*GIVEN INSTRUCTION:* Reproduce the material word for word, beginning at the line that has "Page size: 1654x931." and stopping after the line that has "title GenAI Examples [59, 29, 1595, 108]".

*LISTING:*
○ ○ ○
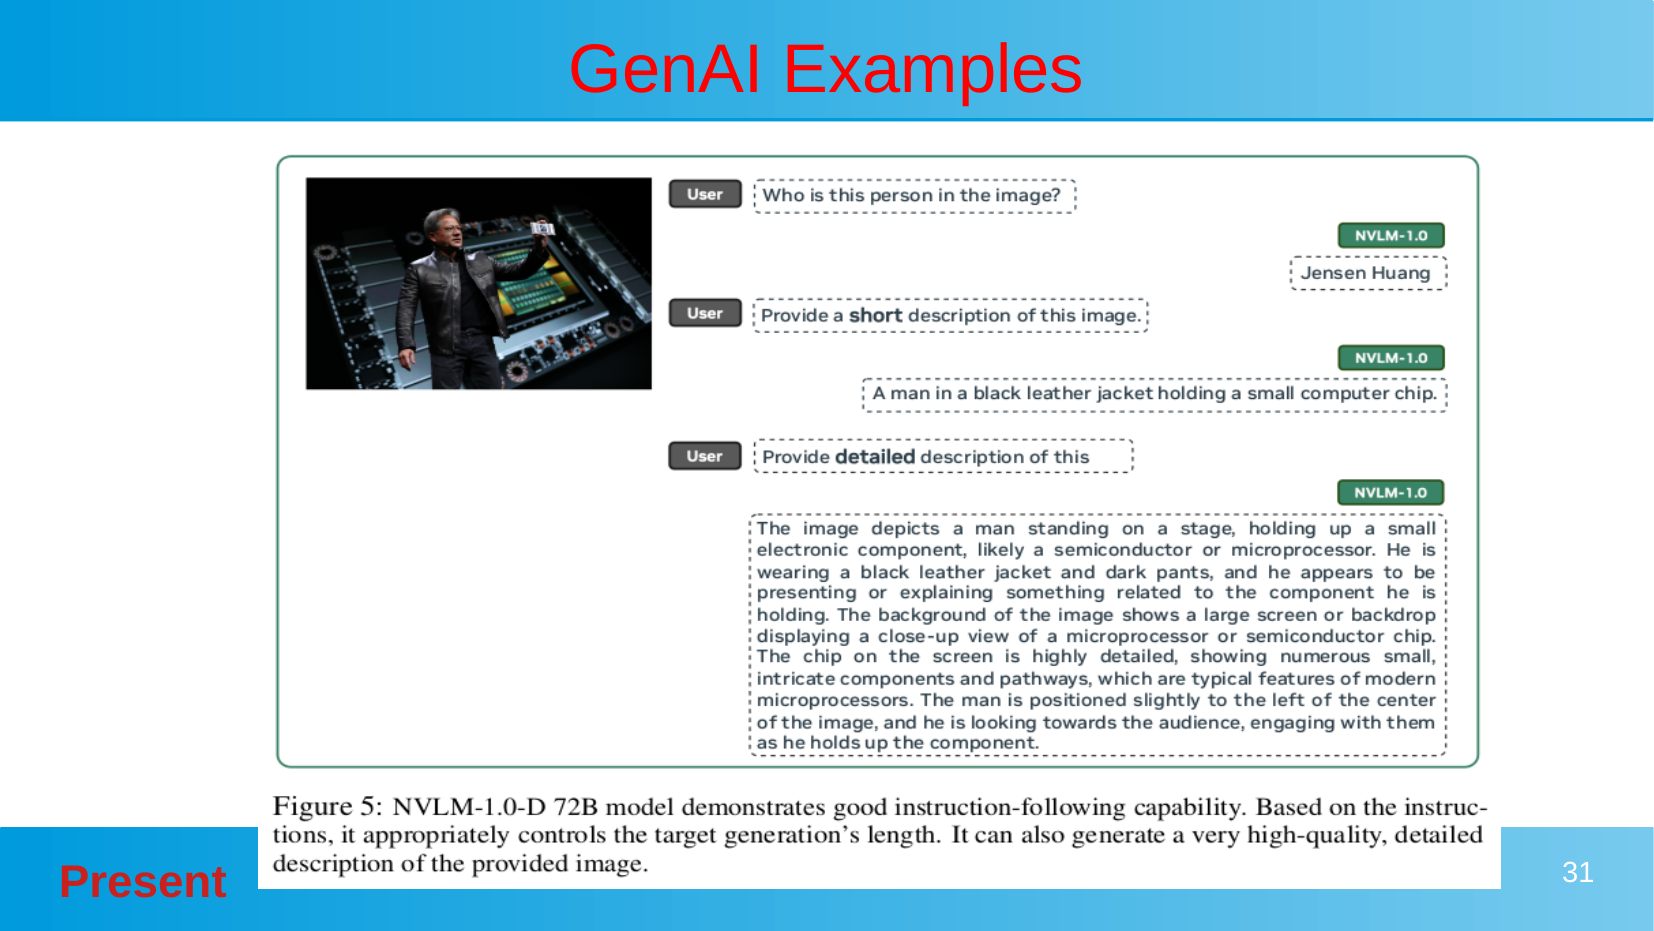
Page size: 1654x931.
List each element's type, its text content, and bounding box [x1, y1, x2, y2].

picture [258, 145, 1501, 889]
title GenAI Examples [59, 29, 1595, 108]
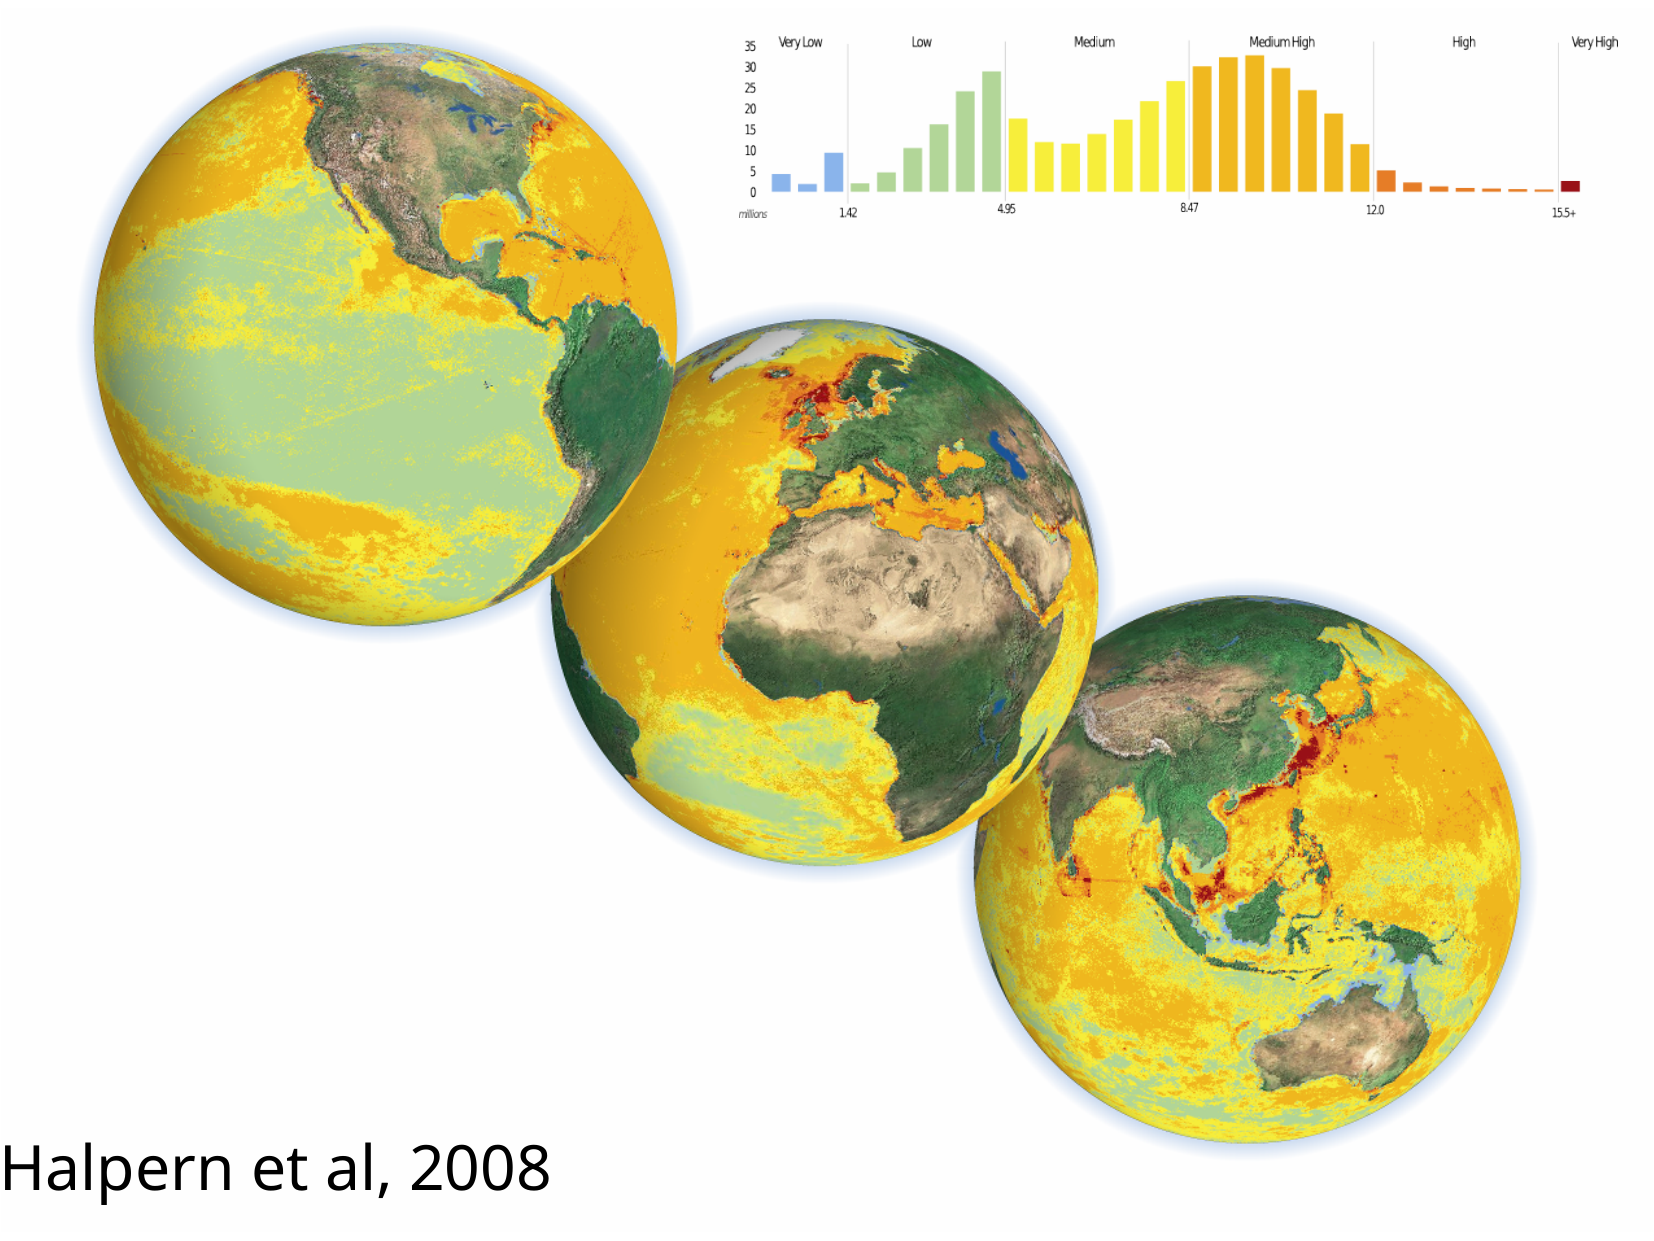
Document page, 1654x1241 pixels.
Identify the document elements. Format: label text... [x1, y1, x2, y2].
○ ○ ○
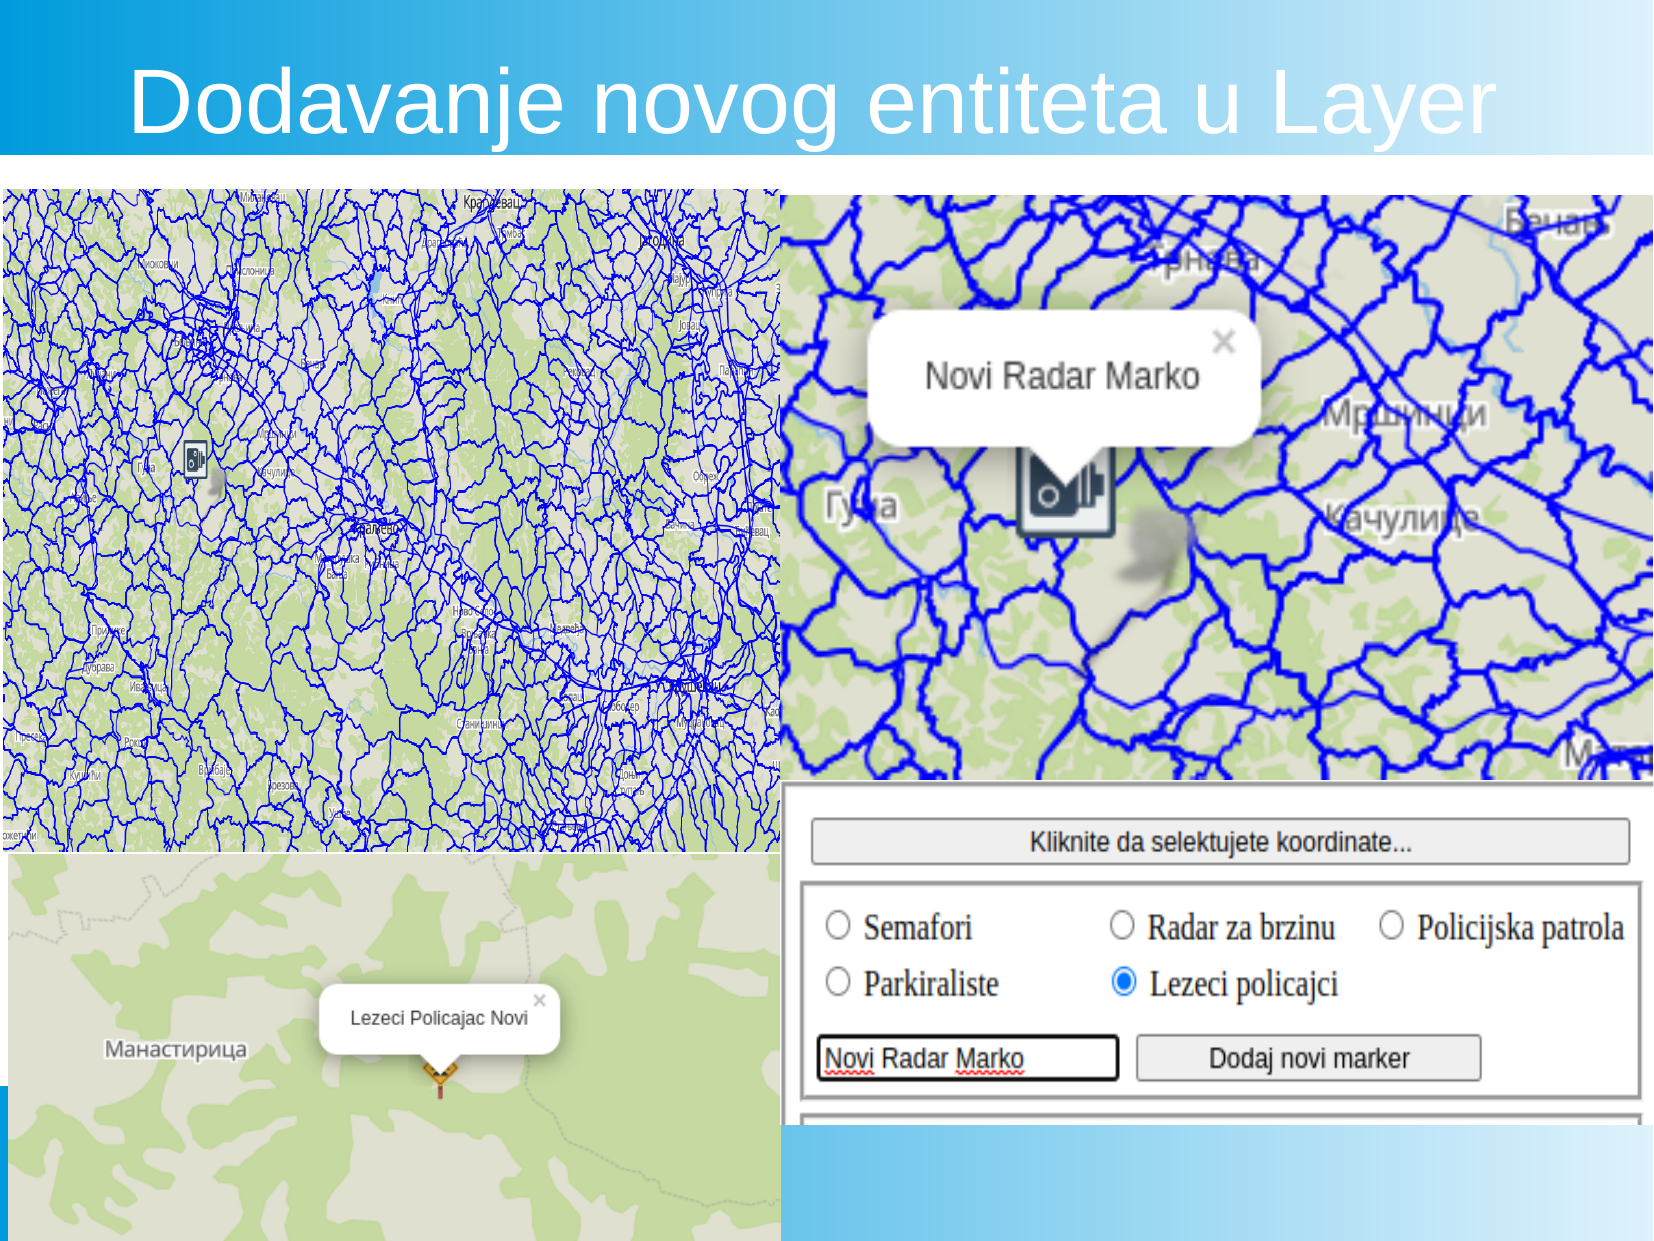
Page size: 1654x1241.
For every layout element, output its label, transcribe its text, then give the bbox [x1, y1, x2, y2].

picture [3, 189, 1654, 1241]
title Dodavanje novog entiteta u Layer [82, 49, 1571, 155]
○ ○ ○
*RESULT:*
Page size: 1654x931.
List each element's type, its text content, and bounding box [x1, y1, x2, y2].

picture [258, 145, 1501, 889]
title GenAI Examples [59, 29, 1595, 108]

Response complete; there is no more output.